Download all excel files from a webpage to R dataframes-CodePudding

My question is very similar to this one. I want to download all Excel files (.xlsx) from this webpage. But the difference is (I think) that I do not have the same pattern as used in the example. I have tried several variations with no result. Any idea how to download these files? Also, if you can show how I can download them directly into a dataframe (without downloading them to my PC first) that would be appreciated.

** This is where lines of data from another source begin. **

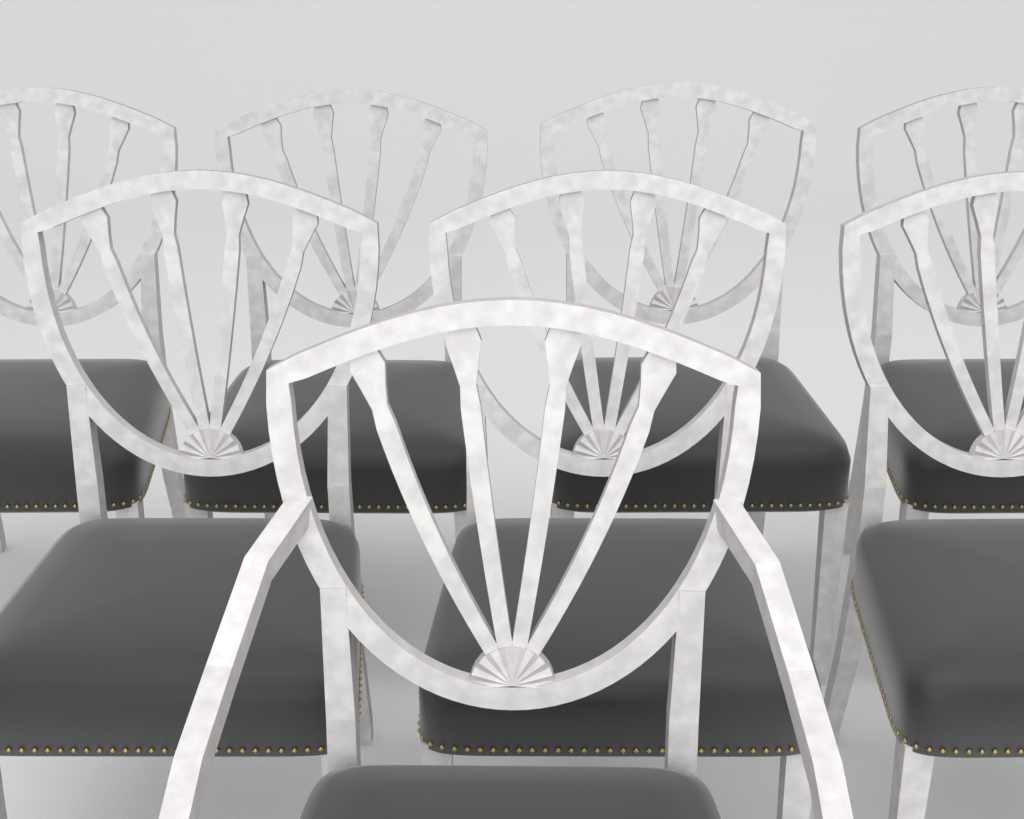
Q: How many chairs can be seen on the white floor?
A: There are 8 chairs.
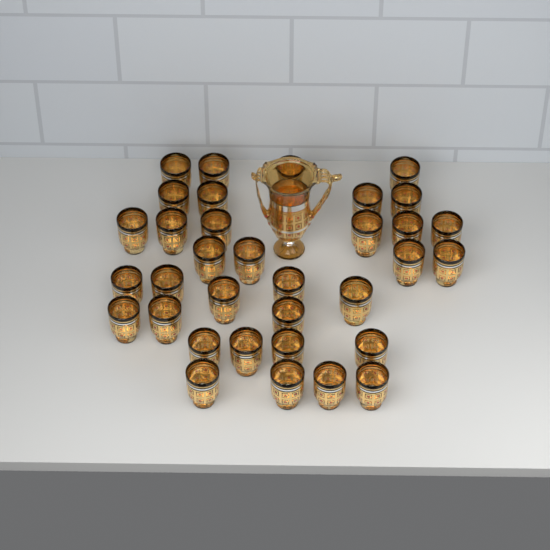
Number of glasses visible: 34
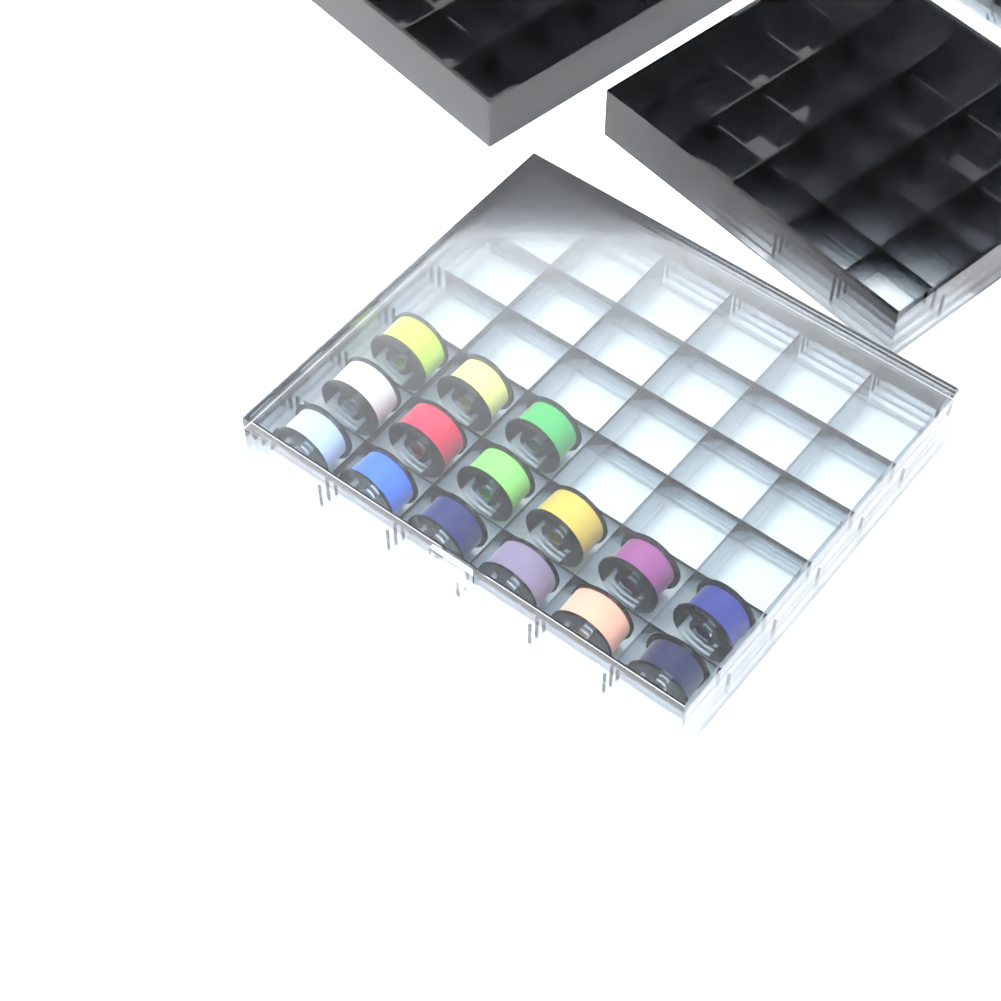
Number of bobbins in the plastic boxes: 15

CodePudding user response：

A simple way to download the excel files, one step at a time.

First, get the links.

library(rvest)

url <- "https://www.fondbolagen.se/fakta_index/statistik/"

read_html(url) |>
  html_elements("p") |>
  html_elements("a") |>
  html_attr("href") |>
  (\(x) grep("\\.xls", x, value = TRUE))() |>
  (\(x) sprintf("http://www.fondbolagen.se%s", x))() -> excel_links

Now, use the code in this Rich Scriven post to download the files. I have omitted the files creation instruction.

dir.create("myexcel")
## save the current directory path for later
wd <- getwd()
## change working directory for the download
setwd("myexcel")
## download them all
lapply(excel_links, \(x) download.file(x, basename(x)))
## reset working directory to original
setwd(wd)